A practical Docker crash course for developers: Dockerfiles, images, containers, ports, volumes and Docker Compose.


Docker Feels Bigger Than It Is

Docker sounds like infrastructure until you realize the daily workflow is only a few ideas: build an image, run a container, map a port, mount data when needed, and describe multi-service apps with Compose.

This article gives you the mental model and commands you need to become productive with Docker in about 20 minutes.

Image vs Container

A Docker image is a packaged filesystem plus metadata: your app, dependencies, runtime and startup command. A container is a running instance of that image.

Think of the image as a class and the container as an object created from it. You can start many containers from the same image, stop them, remove them and rebuild the image when the app changes.

Your First Dockerfile

A Dockerfile is the recipe for building an image. Keep it boring at first: choose a base image, copy dependency files, install dependencies, copy the app and define the command.

FROM node:22-alpine

WORKDIR /app
COPY package*.json ./
RUN npm ci

COPY . .
EXPOSE 3000
CMD ["npm", "run", "dev"]

Build and run it:

docker build -t my-app .
docker run --rm -p 3000:3000 my-app

Ports, Volumes and Environment Variables

-p 3000:3000 maps a port from your machine to the container. Without that mapping, the app may run inside the container but remain unreachable from your browser.
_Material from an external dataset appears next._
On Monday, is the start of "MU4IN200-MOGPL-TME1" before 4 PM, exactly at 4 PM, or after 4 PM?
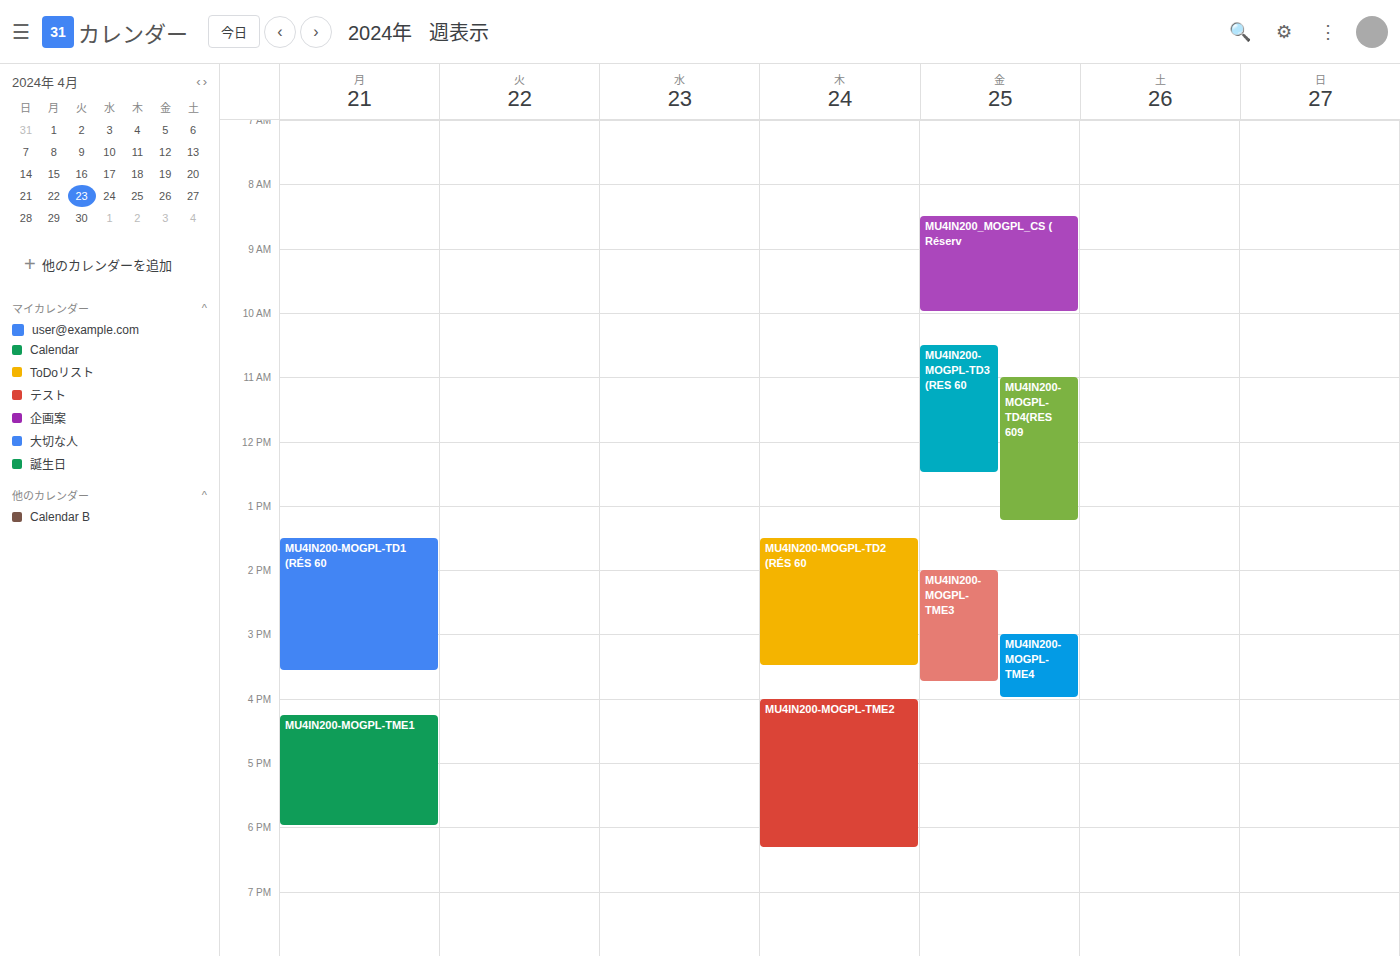
4:15 PM -- after 4 PM, 15 minutes below the 4 PM line.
Volumes persist or share files. Environment variables configure the app without baking secrets or environment-specific values into the image.

docker run --rm \
  -p 3000:3000 \
  -e NODE_ENV=development \
  -v "$PWD:/app" \
  my-app

Docker Compose for Real Apps

Most apps need more than one process: web server, database, cache, worker. Docker Compose describes those services in one YAML file so you can start them together.

services:
  web:
    build: .
    ports:
      - "3000:3000"
    environment:
      DATABASE_URL: postgres://app:secret@db:5432/app
  db:
    image: postgres:16
    environment:
      POSTGRES_USER: app
      POSTGRES_PASSWORD: secret
      POSTGRES_DB: app

⚠️ Warning: Do not commit real production secrets into Dockerfiles or compose files. Use secret managers, environment-specific config or ignored local .env files.

Resources

Conclusion

Docker becomes approachable when you separate the concepts: images are build artifacts, containers are running instances, ports expose services, volumes handle files and Compose wires services together.